---
name: datarobot-app-framework-cicd
description: Guidance for setting up CI/CD pipelines for DataRobot application templates using GitLab, GitHub Actions, and Pulumi for infrastructure as code. Use when setting up CI/CD pipelines, configuring deployments, or managing infrastructure for DataRobot application templates.
context-tokens: "~6 000 (SKILL.md) + ~2 000 (scripts/*) + ~400 per examples/* file"
---

# DataRobot Application Templates CI/CD Skill

This skill provides comprehensive guidance for setting up production-grade CI/CD pipelines for DataRobot application templates, including automated testing, review deployments, and continuous delivery.

## Quick Start

**Default behavior:** When a user asks to "set up CI/CD" without specifying a platform or backend, always use the [Simple Path](#simple-path-pulumi-cloud--github-secrets) below — three workflow files, two GitHub Secrets, done. Do not create `infra/scripts/`, do not add CI/CD tasks to `infra/Taskfile.yaml`, do not involve GPG encryption unless the user explicitly asks for it.

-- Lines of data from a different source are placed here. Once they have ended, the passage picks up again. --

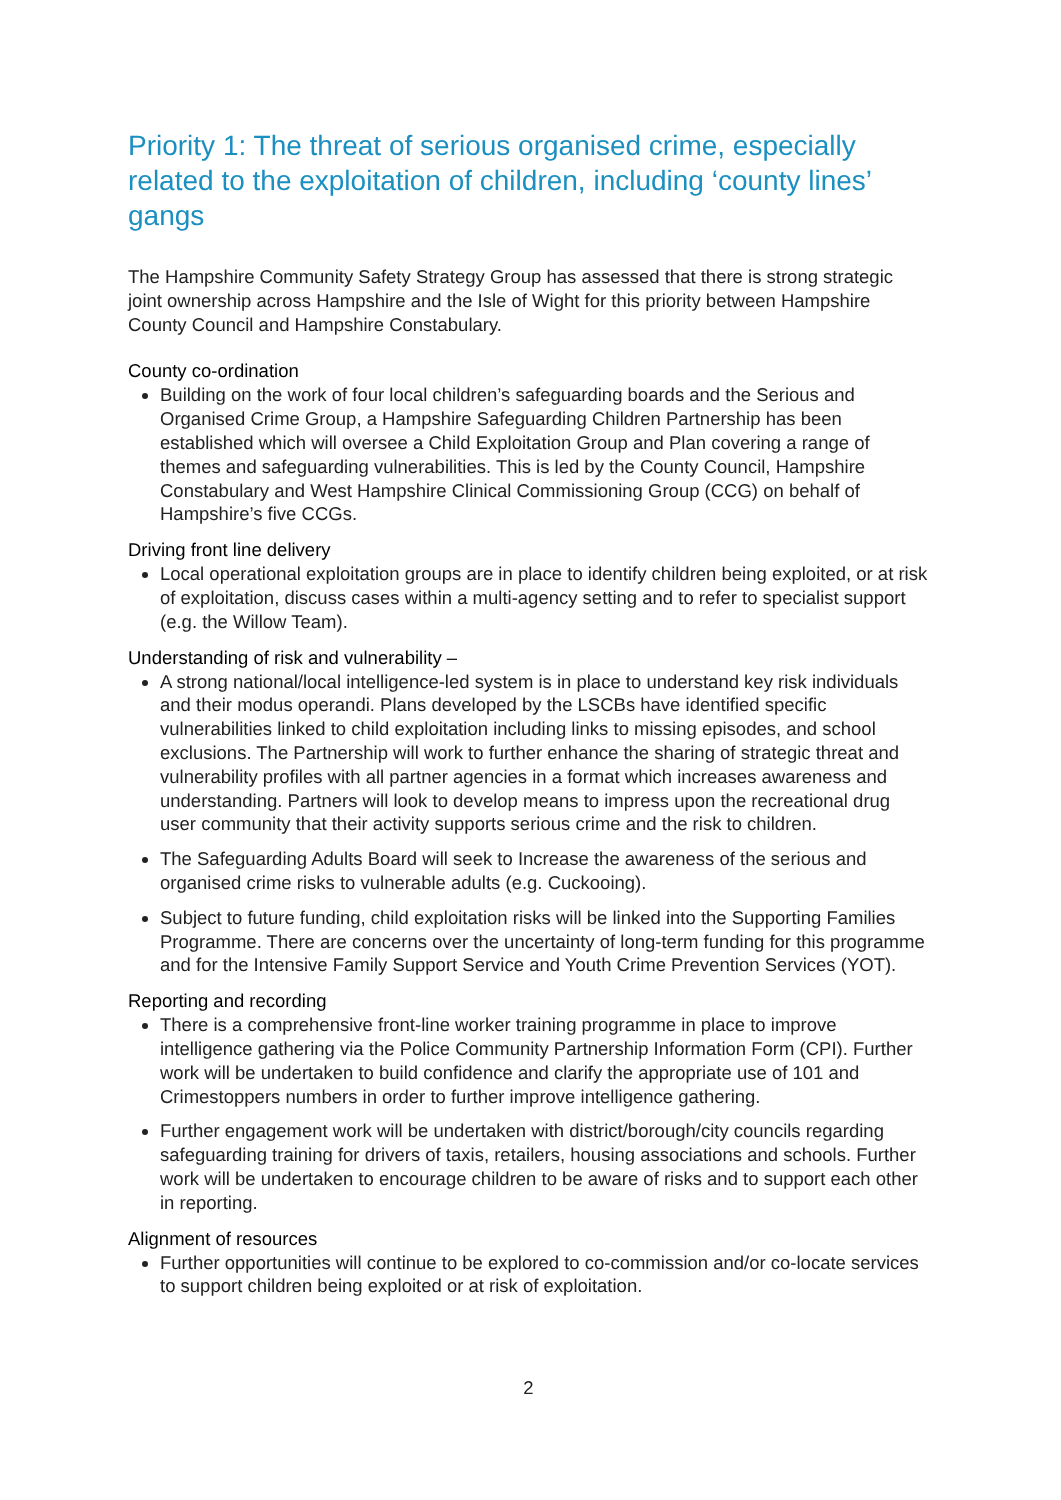Priority 1: The threat of serious organised crime, especially related to the exploitation of children, including ‘county lines’ gangs
The Hampshire Community Safety Strategy Group has assessed that there is strong strategic joint ownership across Hampshire and the Isle of Wight for this priority between Hampshire County Council and Hampshire Constabulary.
County co-ordination
Building on the work of four local children’s safeguarding boards and the Serious and Organised Crime Group, a Hampshire Safeguarding Children Partnership has been established which will oversee a Child Exploitation Group and Plan covering a range of themes and safeguarding vulnerabilities. This is led by the County Council, Hampshire Constabulary and West Hampshire Clinical Commissioning Group (CCG) on behalf of Hampshire’s five CCGs.
Driving front line delivery
Local operational exploitation groups are in place to identify children being exploited, or at risk of exploitation, discuss cases within a multi-agency setting and to refer to specialist support (e.g. the Willow Team).
Understanding of risk and vulnerability –
A strong national/local intelligence-led system is in place to understand key risk individuals and their modus operandi. Plans developed by the LSCBs have identified specific vulnerabilities linked to child exploitation including links to missing episodes, and school exclusions. The Partnership will work to further enhance the sharing of strategic threat and vulnerability profiles with all partner agencies in a format which increases awareness and understanding. Partners will look to develop means to impress upon the recreational drug user community that their activity supports serious crime and the risk to children.
The Safeguarding Adults Board will seek to Increase the awareness of the serious and organised crime risks to vulnerable adults (e.g. Cuckooing).
Subject to future funding, child exploitation risks will be linked into the Supporting Families Programme. There are concerns over the uncertainty of long-term funding for this programme and for the Intensive Family Support Service and Youth Crime Prevention Services (YOT).
Reporting and recording
There is a comprehensive front-line worker training programme in place to improve intelligence gathering via the Police Community Partnership Information Form (CPI). Further work will be undertaken to build confidence and clarify the appropriate use of 101 and Crimestoppers numbers in order to further improve intelligence gathering.
Further engagement work will be undertaken with district/borough/city councils regarding safeguarding training for drivers of taxis, retailers, housing associations and schools. Further work will be undertaken to encourage children to be aware of risks and to support each other in reporting.
Alignment of resources
Further opportunities will continue to be explored to co-commission and/or co-locate services to support children being exploited or at risk of exploitation.
2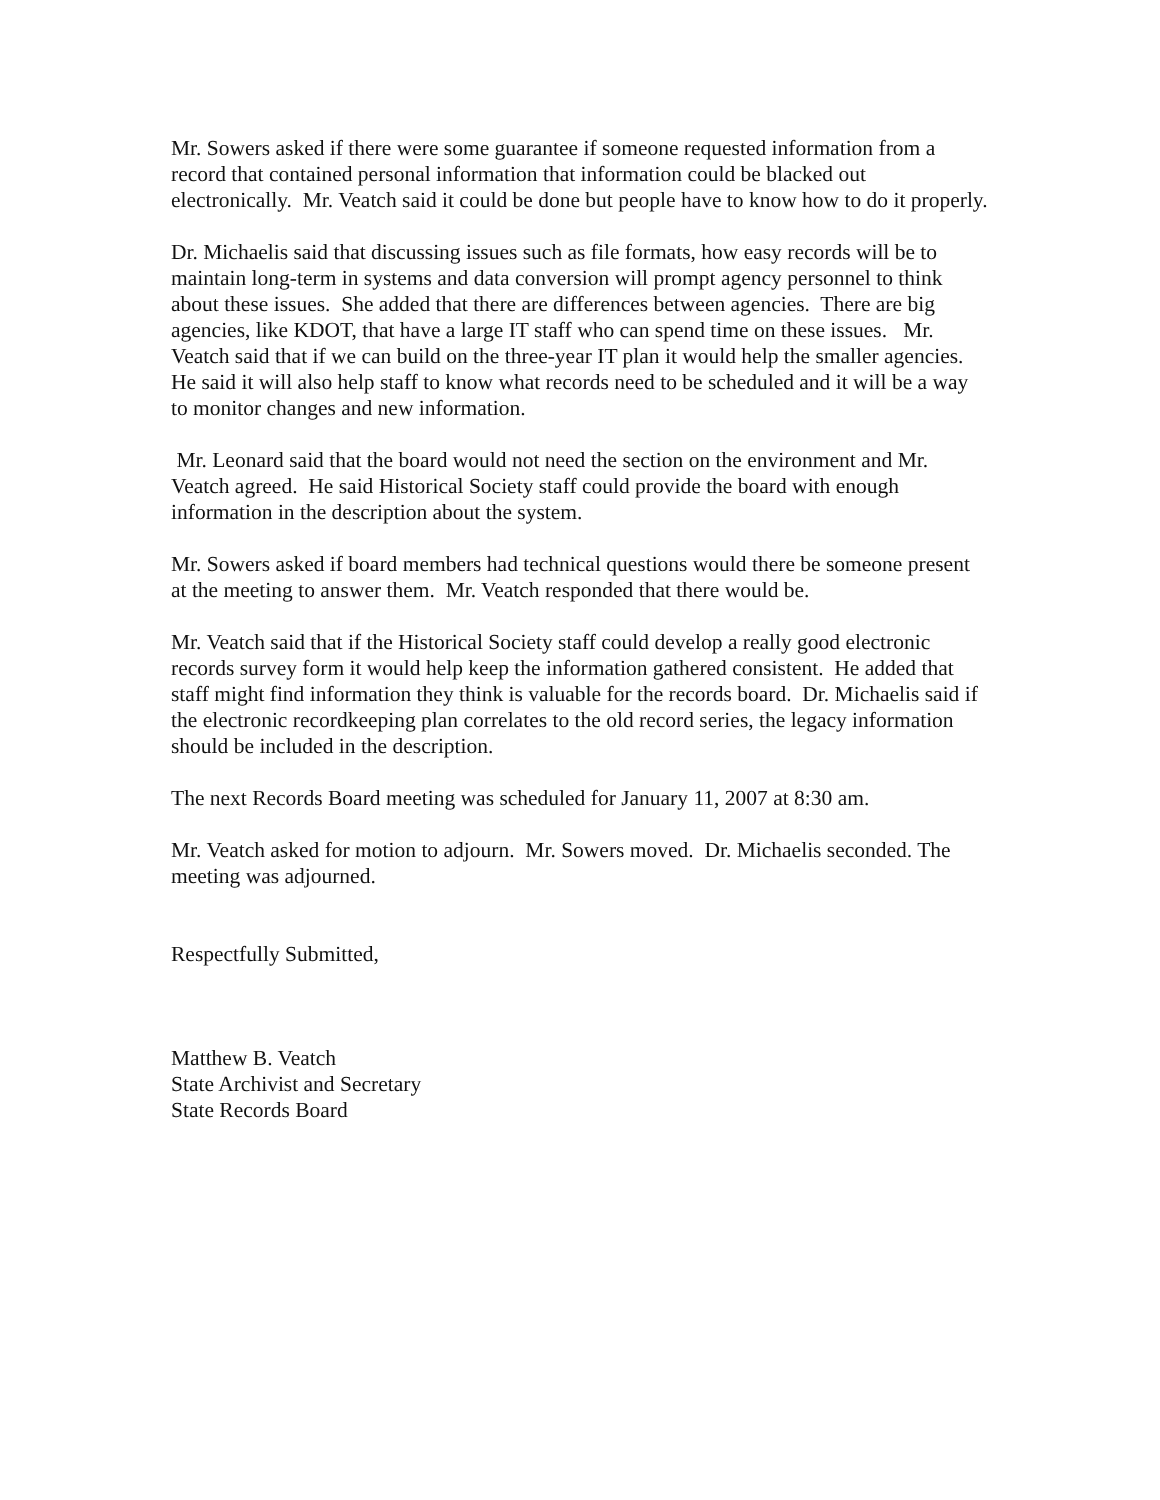Mr. Sowers asked if there were some guarantee if someone requested information from a record that contained personal information that information could be blacked out electronically. Mr. Veatch said it could be done but people have to know how to do it properly.
Dr. Michaelis said that discussing issues such as file formats, how easy records will be to maintain long-term in systems and data conversion will prompt agency personnel to think about these issues. She added that there are differences between agencies. There are big agencies, like KDOT, that have a large IT staff who can spend time on these issues. Mr. Veatch said that if we can build on the three-year IT plan it would help the smaller agencies. He said it will also help staff to know what records need to be scheduled and it will be a way to monitor changes and new information.
Mr. Leonard said that the board would not need the section on the environment and Mr. Veatch agreed. He said Historical Society staff could provide the board with enough information in the description about the system.
Mr. Sowers asked if board members had technical questions would there be someone present at the meeting to answer them. Mr. Veatch responded that there would be.
Mr. Veatch said that if the Historical Society staff could develop a really good electronic records survey form it would help keep the information gathered consistent. He added that staff might find information they think is valuable for the records board. Dr. Michaelis said if the electronic recordkeeping plan correlates to the old record series, the legacy information should be included in the description.
The next Records Board meeting was scheduled for January 11, 2007 at 8:30 am.
Mr. Veatch asked for motion to adjourn. Mr. Sowers moved. Dr. Michaelis seconded. The meeting was adjourned.
Respectfully Submitted,
Matthew B. Veatch
State Archivist and Secretary
State Records Board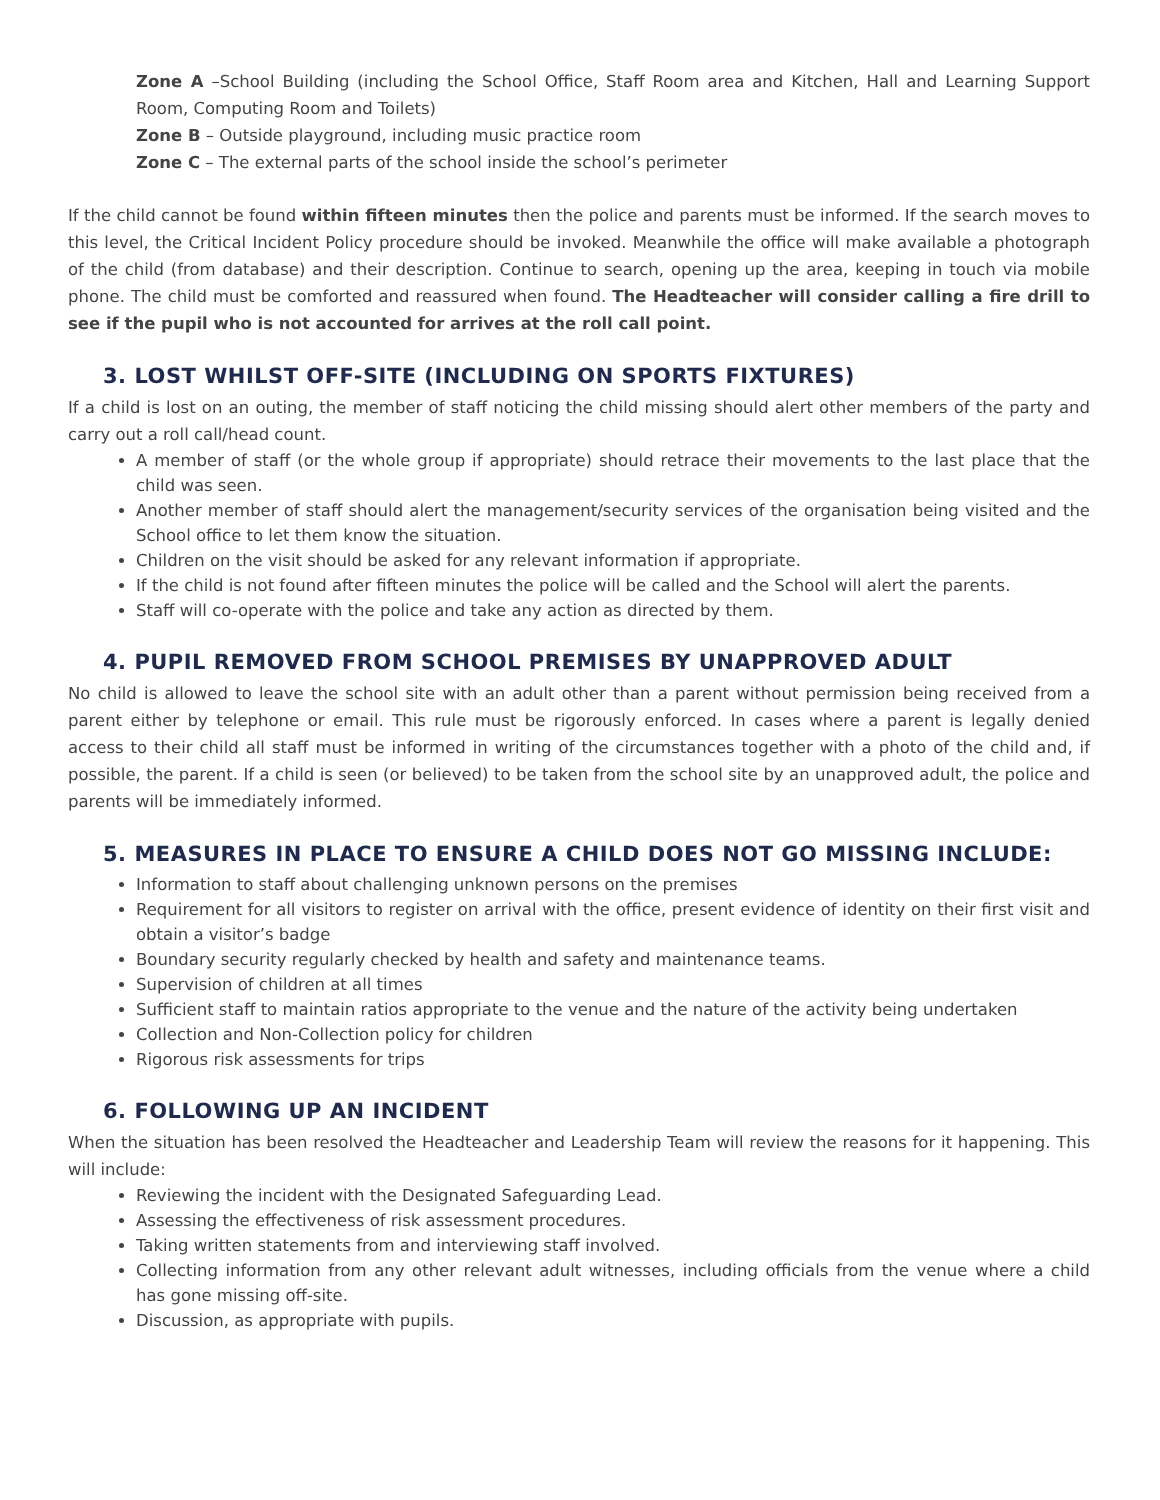Zone A –School Building (including the School Office, Staff Room area and Kitchen, Hall and Learning Support Room, Computing Room and Toilets)
Zone B – Outside playground, including music practice room
Zone C – The external parts of the school inside the school’s perimeter
If the child cannot be found within fifteen minutes then the police and parents must be informed. If the search moves to this level, the Critical Incident Policy procedure should be invoked. Meanwhile the office will make available a photograph of the child (from database) and their description. Continue to search, opening up the area, keeping in touch via mobile phone. The child must be comforted and reassured when found. The Headteacher will consider calling a fire drill to see if the pupil who is not accounted for arrives at the roll call point.
3. LOST WHILST OFF-SITE (INCLUDING ON SPORTS FIXTURES)
If a child is lost on an outing, the member of staff noticing the child missing should alert other members of the party and carry out a roll call/head count.
A member of staff (or the whole group if appropriate) should retrace their movements to the last place that the child was seen.
Another member of staff should alert the management/security services of the organisation being visited and the School office to let them know the situation.
Children on the visit should be asked for any relevant information if appropriate.
If the child is not found after fifteen minutes the police will be called and the School will alert the parents.
Staff will co-operate with the police and take any action as directed by them.
4. PUPIL REMOVED FROM SCHOOL PREMISES BY UNAPPROVED ADULT
No child is allowed to leave the school site with an adult other than a parent without permission being received from a parent either by telephone or email. This rule must be rigorously enforced. In cases where a parent is legally denied access to their child all staff must be informed in writing of the circumstances together with a photo of the child and, if possible, the parent. If a child is seen (or believed) to be taken from the school site by an unapproved adult, the police and parents will be immediately informed.
5. MEASURES IN PLACE TO ENSURE A CHILD DOES NOT GO MISSING INCLUDE:
Information to staff about challenging unknown persons on the premises
Requirement for all visitors to register on arrival with the office, present evidence of identity on their first visit and obtain a visitor’s badge
Boundary security regularly checked by health and safety and maintenance teams.
Supervision of children at all times
Sufficient staff to maintain ratios appropriate to the venue and the nature of the activity being undertaken
Collection and Non-Collection policy for children
Rigorous risk assessments for trips
6. FOLLOWING UP AN INCIDENT
When the situation has been resolved the Headteacher and Leadership Team will review the reasons for it happening. This will include:
Reviewing the incident with the Designated Safeguarding Lead.
Assessing the effectiveness of risk assessment procedures.
Taking written statements from and interviewing staff involved.
Collecting information from any other relevant adult witnesses, including officials from the venue where a child has gone missing off-site.
Discussion, as appropriate with pupils.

Only deviate from the simple path when the user specifies:
- A specific Pulumi state backend (Azure Blob, S3, GCS) → use `scripts/` and see [Implementation Pattern](#implementation-pattern)
- GitLab CI/CD → see [GitLab CI/CD Configuration](#gitlab-cicd-configuration)
- Many secrets to manage → consider GPG approach in `scripts/`

## Simple Path: Pulumi Cloud + GitHub Secrets

For most data scientists and AI engineers, this is all you need. No GPG encryption, no cloud storage account, no extra scripts.

**What to create in the user's repository:**

1. Copy the three workflow files to `.github/workflows/`:

   | Source | Destination | Trigger |
   |--------|-------------|---------|
   | `examples/github-cd-pulumi-cloud.yml` | `.github/workflows/cd.yml` | Automatic — every merge to `main` |
   | `examples/github-deploy-pulumi-cloud.yml` | `.github/workflows/deploy-pr.yml` | Manual — user picks PR branch + enters stack name (e.g. `pr-42`) |
   | `examples/github-destroy-pulumi-cloud.yml` | `.github/workflows/destroy.yml` | Manual — user enters stack name to tear down |

2. Create `.github/workflows/README.md` from `examples/workflows-README.md`. This is the setup guide that tells the user exactly what secrets and variables to add and how.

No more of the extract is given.